La artista, de 39 años, cambió el rumbo y decidió centrarse, en cambio, en la crisis emocional que atravesaba. Una de las imposiciones más crueles de la vida es que se espera que las madres nuevas luzcan una sonrisa beatífica de felicidad perpetua, mientras las hormonas hacen estragos en su cuerpo y su mente. ‘Maldigo el día en que nací / Maldigo el día en que di a luz / Maldigo mi propia juventud / Mi eterna ineptitud’, escupe Valenzuela en ‘Maldita’, el tema que da título al álbum. La verdadera sorpresa aquí no es la crudeza de la letra, sino lo maravillosas que suenan su voz y su piano ahora que se permite la catarsis de dejarse llevar.
Cualquiera que conozca las anteriores joyas de art-pop de Valenzuela, Vida Tan Bonita (2022) y Adentro (2024), le dirá que es una perfeccionista obsesiva (en una ocasión, tras equivocarse en una línea de teclado durante un concierto, insistió en tocar la canción entera desde el principio para que saliera bien). La deliciosa paradoja de Maldita reside en que, mientras la letra y los pasajes recitados describen la fractura en espiral de una mujer que se autodefine como ‘bruja histérica’, la música en sí resplandece con una precisión y una gracia majestuosas.
En ‘Malacara’, el trasfondo orquestal actúa como el coro de una tragedia griega, haciendo eco de sus dudas mediante disonancias y giros melódicos inquietantes. El arreglo del sencillo principal, ‘Buganvilia’, resulta tan saturado como la propia narradora, quien siente cómo se le escapa la mente mientras la buganvilia florece en el exterior. En la envolvente ‘No te aburras de mí’, ella ruega que su pareja no se canse de la vida que comparten.
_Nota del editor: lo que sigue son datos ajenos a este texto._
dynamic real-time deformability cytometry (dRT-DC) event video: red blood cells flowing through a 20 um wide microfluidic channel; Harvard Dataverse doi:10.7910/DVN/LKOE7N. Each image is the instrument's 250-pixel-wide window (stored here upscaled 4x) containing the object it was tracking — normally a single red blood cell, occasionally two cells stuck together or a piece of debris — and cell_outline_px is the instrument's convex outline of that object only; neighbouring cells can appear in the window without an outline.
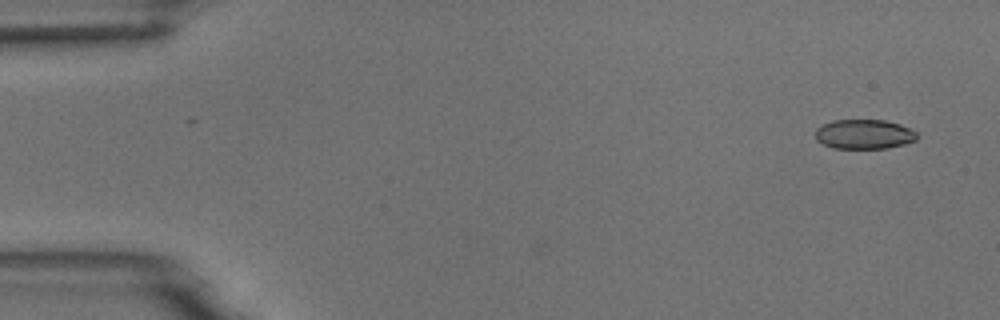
{"species": "common noctule bat (a hibernating species)", "species_latin": "Nyctalus noctula", "temperature_condition": "room temperature", "stored_images_in_passage": 4, "camera_frame_rate_fps": 3000, "um_per_image_px": 0.085, "animal": {"sex": "male", "body_mass_g": 18.8}, "frame": {"image": 1, "passage_image": 1, "time_ms": 0.0, "image_size_px": [1000, 320], "cell_outline_px": [[916, 140], [904, 144], [884, 148], [832, 148], [816, 140], [816, 128], [832, 120], [884, 120], [900, 124], [916, 132]], "centroid_in_image_um": [73.43, 11.4], "position_along_channel_um": 11.6, "area_um2": 17.34}}
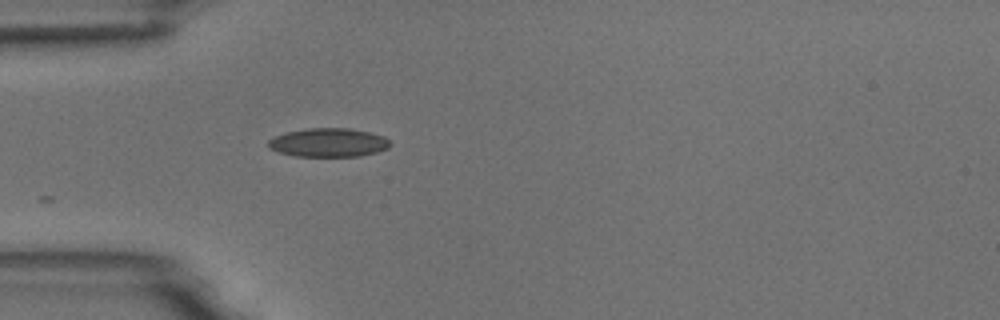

Al final de Maldita, ella ha superado la tormenta y abrazado una nueva vida. ‘Nací Necesitándote’ es esa clase de oda conmovedora a su hija pequeña que solo podría haber surgido tras haber afrontado el dolor que llevaba dentro. En ‘Komorebi’ —un término japonés que reconoce la belleza efímera de la naturaleza—, su plenitud se percibe como algo ganado a pulso. Lejos de estar maldita, Valenzuela es una de las artistas más generosas de su generación, además de ser un tesoro latinoamericano.